The same tough connective tissue that makes shanks an impossible cut to saute makes them ideal for braising. First you brown them (under the broiler, on foil, if you don't like the mess and smoke of pot-searing), then you stick them in a pot with some liquid. Over the course of two hours, the rubbery, pale gristle slowly softens and grows transparent, yielding up its collagen. By three hours, it has turned to soft, velvety gelatin, coating the threads of succulent muscle and flavored by the crisp, melting exterior fat. It's sublime with root vegetables and just right for sturdy herbs.

It takes patience to cook a shank. Fortunately, good procrastinators also tend to be patient, because of our special relationship with time. This week, when I finally learned to make lamb shanks, I experienced no impatience and zero boredom as the cold afternoon waned and the smells of meat and onions and wine filled the house. I sewed, played the piano, checked my Facebook, tried to write — exactly the same things I did all those months putting off learning how to make lamb shanks. In the end, it turns out there isn't a whole lot of difference between putting off a thing and waiting around for it to happen.

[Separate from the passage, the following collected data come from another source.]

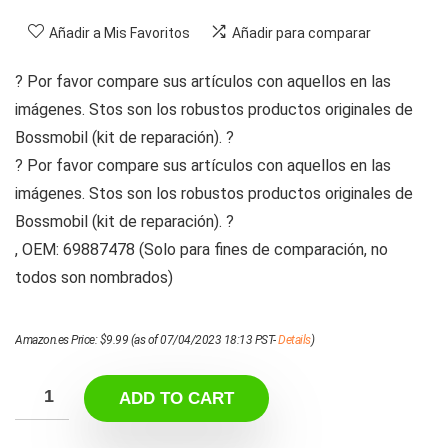
Añadir a Mis Favoritos
Añadir para comparar
? Por favor compare sus artículos con aquellos en las
imágenes. Stos son los robustos productos originales de
Bossmobil (kit de reparación). ?
? Por favor compare sus artículos con aquellos en las
imágenes. Stos son los robustos productos originales de
Bossmobil (kit de reparación). ?
, OEM: 69887478 (Solo para fines de comparación, no
todos son nombrados)
Amazon.es Price:
$
9.99
(as of 07/04/2023 18:13 PST-
Details
)
ADD TO CART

I thought about the year that had passed since I'd bought the lamb shanks as I prepared the table. I thought about the decade I'd spent not cooking them, and the long hours they'd spent on the stove. Finally, I called the family down to dinner, because isn't the whole point of cooking lamb shanks, the ultimate slow food, to enjoy them with people you love?

In 20 minutes, the shanks were gone, victims of their own deliciousness. But their aroma lingered in the air, and I knew that in the years to come, the wait for lamb shanks would never again be such a long one.